═══ Input material

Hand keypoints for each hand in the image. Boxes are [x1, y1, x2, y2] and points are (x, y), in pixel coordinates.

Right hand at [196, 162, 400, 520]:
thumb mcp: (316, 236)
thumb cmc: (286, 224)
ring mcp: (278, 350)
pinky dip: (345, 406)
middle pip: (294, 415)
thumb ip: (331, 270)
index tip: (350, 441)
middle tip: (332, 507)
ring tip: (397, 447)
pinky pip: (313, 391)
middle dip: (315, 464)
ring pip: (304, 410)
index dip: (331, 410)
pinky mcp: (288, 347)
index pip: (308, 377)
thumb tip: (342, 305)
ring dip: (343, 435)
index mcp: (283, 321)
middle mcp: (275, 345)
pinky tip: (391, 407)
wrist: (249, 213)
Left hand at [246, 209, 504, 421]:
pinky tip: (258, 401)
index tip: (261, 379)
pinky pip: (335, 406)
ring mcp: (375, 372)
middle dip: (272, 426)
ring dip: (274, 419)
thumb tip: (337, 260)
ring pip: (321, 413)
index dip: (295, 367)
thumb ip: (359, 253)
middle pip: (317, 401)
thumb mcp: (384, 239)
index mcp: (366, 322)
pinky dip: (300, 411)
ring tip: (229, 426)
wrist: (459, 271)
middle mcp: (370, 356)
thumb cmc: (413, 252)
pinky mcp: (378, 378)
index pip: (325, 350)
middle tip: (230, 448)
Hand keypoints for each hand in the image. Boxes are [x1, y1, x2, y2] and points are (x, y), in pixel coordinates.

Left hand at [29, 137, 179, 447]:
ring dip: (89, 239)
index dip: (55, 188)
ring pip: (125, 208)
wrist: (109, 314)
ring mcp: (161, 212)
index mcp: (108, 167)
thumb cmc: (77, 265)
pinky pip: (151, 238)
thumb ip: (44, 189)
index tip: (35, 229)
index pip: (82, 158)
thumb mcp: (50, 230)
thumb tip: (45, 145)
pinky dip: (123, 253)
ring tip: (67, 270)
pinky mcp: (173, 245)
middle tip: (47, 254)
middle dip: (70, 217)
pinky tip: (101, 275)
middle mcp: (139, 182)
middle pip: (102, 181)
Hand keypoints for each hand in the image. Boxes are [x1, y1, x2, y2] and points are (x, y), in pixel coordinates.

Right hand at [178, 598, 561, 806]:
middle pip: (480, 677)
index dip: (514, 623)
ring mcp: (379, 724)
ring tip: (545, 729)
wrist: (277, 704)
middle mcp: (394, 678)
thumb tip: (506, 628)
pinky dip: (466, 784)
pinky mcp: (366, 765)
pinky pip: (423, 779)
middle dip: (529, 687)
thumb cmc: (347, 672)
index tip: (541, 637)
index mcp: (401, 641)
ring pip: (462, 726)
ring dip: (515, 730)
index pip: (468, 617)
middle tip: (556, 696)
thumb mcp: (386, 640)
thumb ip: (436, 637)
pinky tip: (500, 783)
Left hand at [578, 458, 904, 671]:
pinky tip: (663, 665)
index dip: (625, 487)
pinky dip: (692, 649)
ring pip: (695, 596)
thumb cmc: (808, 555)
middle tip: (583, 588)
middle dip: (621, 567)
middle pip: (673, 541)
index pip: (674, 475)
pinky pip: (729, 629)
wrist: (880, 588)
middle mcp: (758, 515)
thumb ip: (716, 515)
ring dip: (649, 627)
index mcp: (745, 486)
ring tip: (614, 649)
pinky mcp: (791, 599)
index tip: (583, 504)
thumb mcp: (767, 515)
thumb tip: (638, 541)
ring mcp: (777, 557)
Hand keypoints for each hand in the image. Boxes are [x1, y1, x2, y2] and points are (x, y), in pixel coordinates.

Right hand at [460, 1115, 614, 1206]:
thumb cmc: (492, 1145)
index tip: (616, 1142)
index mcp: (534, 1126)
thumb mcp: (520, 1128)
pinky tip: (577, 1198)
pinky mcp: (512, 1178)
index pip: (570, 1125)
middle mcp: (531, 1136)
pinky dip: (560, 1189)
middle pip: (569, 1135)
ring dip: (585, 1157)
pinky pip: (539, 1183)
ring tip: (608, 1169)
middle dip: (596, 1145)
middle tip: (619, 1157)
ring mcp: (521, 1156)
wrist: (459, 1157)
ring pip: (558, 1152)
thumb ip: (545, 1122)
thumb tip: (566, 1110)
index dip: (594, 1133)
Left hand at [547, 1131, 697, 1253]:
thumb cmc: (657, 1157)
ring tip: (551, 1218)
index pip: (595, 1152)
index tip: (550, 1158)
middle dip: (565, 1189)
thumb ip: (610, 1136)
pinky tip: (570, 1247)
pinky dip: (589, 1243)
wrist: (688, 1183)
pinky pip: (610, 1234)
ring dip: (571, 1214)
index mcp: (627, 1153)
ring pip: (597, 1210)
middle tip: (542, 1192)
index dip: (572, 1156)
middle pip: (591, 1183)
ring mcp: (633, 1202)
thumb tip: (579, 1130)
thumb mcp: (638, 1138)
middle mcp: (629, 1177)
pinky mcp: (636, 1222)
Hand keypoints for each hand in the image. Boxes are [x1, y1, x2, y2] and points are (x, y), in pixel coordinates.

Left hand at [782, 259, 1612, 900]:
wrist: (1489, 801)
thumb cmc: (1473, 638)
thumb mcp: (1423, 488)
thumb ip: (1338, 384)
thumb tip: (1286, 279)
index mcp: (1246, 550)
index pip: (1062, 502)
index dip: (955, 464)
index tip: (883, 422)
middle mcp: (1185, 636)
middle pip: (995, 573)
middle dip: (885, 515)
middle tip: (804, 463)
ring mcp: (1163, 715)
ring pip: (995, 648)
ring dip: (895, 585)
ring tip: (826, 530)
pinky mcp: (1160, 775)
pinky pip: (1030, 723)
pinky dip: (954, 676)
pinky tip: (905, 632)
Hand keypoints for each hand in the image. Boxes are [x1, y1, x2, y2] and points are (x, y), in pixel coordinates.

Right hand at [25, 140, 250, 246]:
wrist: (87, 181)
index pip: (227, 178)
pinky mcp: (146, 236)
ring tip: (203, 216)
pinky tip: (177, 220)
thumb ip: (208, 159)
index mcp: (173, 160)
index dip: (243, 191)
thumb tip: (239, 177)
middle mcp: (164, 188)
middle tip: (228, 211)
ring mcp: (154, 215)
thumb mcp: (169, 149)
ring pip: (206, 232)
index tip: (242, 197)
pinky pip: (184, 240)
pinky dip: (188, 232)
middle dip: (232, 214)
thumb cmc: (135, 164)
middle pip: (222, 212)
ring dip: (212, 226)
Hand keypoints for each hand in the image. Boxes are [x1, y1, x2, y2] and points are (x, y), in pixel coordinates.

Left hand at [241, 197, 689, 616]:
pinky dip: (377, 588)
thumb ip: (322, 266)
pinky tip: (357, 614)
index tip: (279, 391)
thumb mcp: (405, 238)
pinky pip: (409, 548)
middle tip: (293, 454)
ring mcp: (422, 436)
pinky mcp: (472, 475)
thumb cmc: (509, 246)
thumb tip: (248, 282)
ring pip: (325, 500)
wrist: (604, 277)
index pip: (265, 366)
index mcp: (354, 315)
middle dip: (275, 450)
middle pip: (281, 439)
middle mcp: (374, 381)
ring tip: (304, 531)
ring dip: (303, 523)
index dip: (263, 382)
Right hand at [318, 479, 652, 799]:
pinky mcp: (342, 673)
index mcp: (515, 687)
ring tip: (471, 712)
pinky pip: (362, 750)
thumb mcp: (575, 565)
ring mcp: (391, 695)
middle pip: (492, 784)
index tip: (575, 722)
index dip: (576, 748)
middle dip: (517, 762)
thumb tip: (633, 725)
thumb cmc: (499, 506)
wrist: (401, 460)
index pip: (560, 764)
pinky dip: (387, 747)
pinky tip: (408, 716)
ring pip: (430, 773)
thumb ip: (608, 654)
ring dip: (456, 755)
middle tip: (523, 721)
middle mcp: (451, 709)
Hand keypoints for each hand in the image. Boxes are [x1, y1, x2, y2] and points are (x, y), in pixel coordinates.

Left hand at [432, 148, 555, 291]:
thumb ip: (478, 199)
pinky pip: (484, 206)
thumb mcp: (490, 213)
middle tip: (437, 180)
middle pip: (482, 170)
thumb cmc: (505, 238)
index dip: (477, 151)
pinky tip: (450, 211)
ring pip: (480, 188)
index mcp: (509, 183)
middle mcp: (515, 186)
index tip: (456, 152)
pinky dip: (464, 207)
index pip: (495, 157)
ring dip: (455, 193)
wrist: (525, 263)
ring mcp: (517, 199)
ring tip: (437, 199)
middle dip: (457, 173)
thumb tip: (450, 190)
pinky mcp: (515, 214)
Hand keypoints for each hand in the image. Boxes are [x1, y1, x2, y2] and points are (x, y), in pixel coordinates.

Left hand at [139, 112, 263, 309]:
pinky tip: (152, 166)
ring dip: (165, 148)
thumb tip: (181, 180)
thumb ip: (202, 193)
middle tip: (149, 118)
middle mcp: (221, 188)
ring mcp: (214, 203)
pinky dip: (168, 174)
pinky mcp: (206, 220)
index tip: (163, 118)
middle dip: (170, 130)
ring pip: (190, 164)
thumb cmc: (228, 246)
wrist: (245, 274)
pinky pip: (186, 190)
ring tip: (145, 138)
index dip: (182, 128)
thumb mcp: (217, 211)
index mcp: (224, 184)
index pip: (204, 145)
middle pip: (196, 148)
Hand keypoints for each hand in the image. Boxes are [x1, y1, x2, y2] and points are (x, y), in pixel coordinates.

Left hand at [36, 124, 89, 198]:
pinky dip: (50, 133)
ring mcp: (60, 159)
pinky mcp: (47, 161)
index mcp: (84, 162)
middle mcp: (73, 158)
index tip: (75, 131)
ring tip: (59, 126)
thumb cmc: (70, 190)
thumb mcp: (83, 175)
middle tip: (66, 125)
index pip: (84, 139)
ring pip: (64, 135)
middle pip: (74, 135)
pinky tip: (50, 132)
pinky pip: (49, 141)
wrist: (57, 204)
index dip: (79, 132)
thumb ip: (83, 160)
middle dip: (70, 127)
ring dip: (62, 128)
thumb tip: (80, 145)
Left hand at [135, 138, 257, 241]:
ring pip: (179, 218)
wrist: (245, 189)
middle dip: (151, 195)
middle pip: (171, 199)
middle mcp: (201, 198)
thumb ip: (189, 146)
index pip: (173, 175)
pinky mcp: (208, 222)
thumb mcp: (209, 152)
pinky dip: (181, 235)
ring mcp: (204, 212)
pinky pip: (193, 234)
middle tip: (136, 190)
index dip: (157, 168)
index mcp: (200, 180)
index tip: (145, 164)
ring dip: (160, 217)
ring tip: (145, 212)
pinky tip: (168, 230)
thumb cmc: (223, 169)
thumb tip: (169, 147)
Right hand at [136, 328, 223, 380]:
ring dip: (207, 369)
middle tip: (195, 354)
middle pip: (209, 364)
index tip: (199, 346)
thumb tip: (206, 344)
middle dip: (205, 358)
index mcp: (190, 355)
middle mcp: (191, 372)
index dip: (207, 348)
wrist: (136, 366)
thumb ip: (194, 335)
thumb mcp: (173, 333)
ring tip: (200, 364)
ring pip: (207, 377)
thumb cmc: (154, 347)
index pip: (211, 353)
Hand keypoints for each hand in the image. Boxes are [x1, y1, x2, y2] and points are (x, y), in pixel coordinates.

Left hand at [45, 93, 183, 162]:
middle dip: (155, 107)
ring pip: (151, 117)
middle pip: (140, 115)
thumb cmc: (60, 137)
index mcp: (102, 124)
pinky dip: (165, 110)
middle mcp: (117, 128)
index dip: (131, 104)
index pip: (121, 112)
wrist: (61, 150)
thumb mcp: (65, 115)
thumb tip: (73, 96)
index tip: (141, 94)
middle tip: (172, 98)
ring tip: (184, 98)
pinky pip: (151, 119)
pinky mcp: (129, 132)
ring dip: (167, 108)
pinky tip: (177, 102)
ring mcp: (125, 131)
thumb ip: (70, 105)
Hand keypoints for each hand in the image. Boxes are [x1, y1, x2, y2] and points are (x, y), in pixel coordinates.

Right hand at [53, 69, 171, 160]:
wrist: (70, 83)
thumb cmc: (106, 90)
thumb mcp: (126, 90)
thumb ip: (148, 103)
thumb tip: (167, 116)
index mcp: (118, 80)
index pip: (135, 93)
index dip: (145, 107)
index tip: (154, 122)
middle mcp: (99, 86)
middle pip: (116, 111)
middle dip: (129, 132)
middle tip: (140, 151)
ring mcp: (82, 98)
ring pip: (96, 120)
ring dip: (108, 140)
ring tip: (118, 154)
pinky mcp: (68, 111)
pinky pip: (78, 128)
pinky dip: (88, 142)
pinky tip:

══════

Try it:
Would you output, from the records above, exactly the run of lines that starts at the line containing "thumb ip: (322, 266)" and ends at the line containing "index mcp: (509, 183)", and only that run?

Result of the task:
thumb ip: (322, 266)
pinky tip: (357, 614)
index tip: (279, 391)
thumb mcp: (405, 238)
pinky pip: (409, 548)
middle tip: (293, 454)
ring mcp: (422, 436)
pinky mcp: (472, 475)
thumb cmc: (509, 246)
thumb tip: (248, 282)
ring pip: (325, 500)
wrist: (604, 277)
index pip: (265, 366)
index mcp: (354, 315)
middle dip: (275, 450)
middle pip: (281, 439)
middle mcp: (374, 381)
ring tip: (304, 531)
ring dip: (303, 523)
index dip: (263, 382)
Right hand at [318, 479, 652, 799]:
pinky mcp: (342, 673)
index mcp: (515, 687)
ring tip: (471, 712)
pinky pip: (362, 750)
thumb mcp: (575, 565)
ring mcp: (391, 695)
middle pip: (492, 784)
index tip: (575, 722)
index dip: (576, 748)
middle dip: (517, 762)
thumb tip: (633, 725)
thumb cmc: (499, 506)
wrist: (401, 460)
index pip: (560, 764)
pinky dip: (387, 747)
pinky tip: (408, 716)
ring pip: (430, 773)
thumb ip: (608, 654)
ring dip: (456, 755)
middle tip: (523, 721)
middle mcp: (451, 709)
Hand keypoints for each hand in the image. Boxes are [x1, y1, x2, y2] and points are (x, y), in pixel coordinates.

Left hand at [432, 148, 555, 291]:
thumb ip: (478, 199)
pinky pip: (484, 206)
thumb mcp: (490, 213)
middle tip: (437, 180)
middle pip: (482, 170)
thumb cmc: (505, 238)
index dip: (477, 151)
pinky tip: (450, 211)
ring pip: (480, 188)
index mcp: (509, 183)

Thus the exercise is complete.